Guangji Temple is built along the up and down of Mount Zhe (赭山). Along the central axis are the Hall of Four Heavenly Kings, Hall of Bhaisajyaguru, Mahavira Hall, Hall of Ksitigarbha and the Pagoda.

===Hall of Four Heavenly Kings===
The Hall of Four Heavenly Kings is also the shanmen of the temple which is the first important hall in Guangji Temple. Maitreya is enshrined in the hall and at the back of his statue is a statue of Skanda. Heng and Ha, also known as Nryana, are enshrined in the left and right side of the hall.

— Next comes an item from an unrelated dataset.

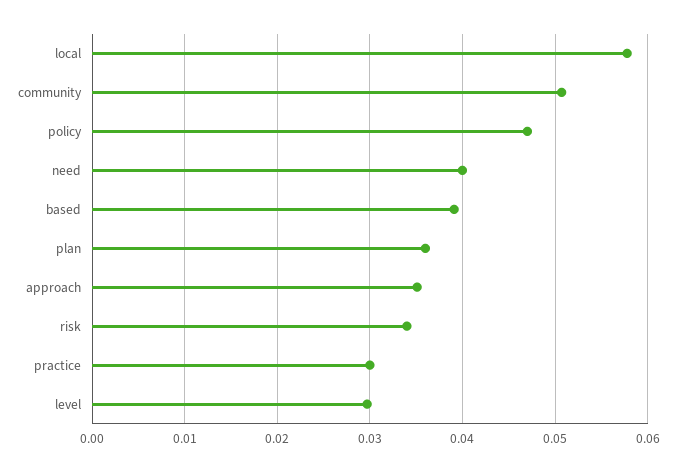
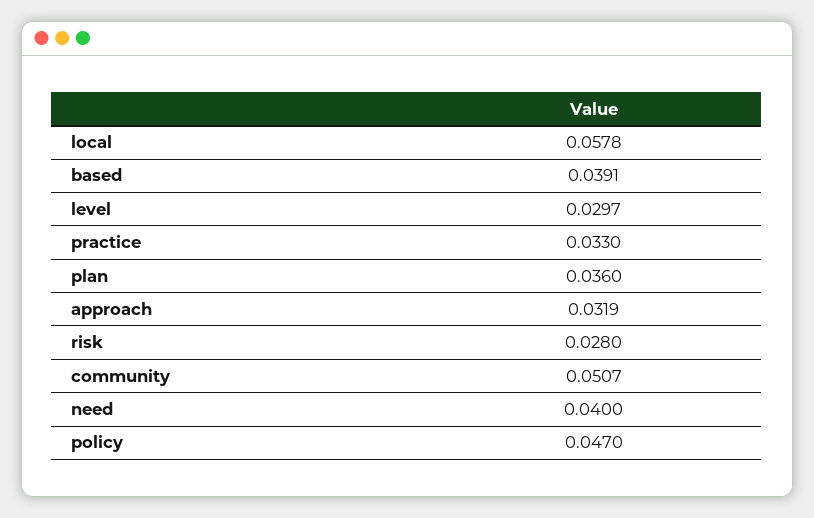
approach: 0.035 -> 0.0319
risk: 0.034 -> 0.028
practice: 0.03 -> 0.033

===Hall of Bhaisajyaguru===
The Hall of Bhaisajyaguru is the hall to enshrine Bhaisajyaguru which is the second hall of Guangji Temple.

===Mahavira Hall===
The Mahavira Hall is the main hall of Guangji Temple. The Three-Life Buddha are enshrined in the temple. The statues of Eighteen Arhats stand on both sides of the hall.

===Hall of Ksitigarbha===
The Hall of Ksitigarbha is the most important annex halls in Guangji Temple. A 12 m high statue of Ksitigarbha is placed in the hall, which is magnificent and become the symbol of Guangji Temple. Two standing statues of Min Wen (闵文) and Daoming (道明) are placed on both sides of Ksitigarbha.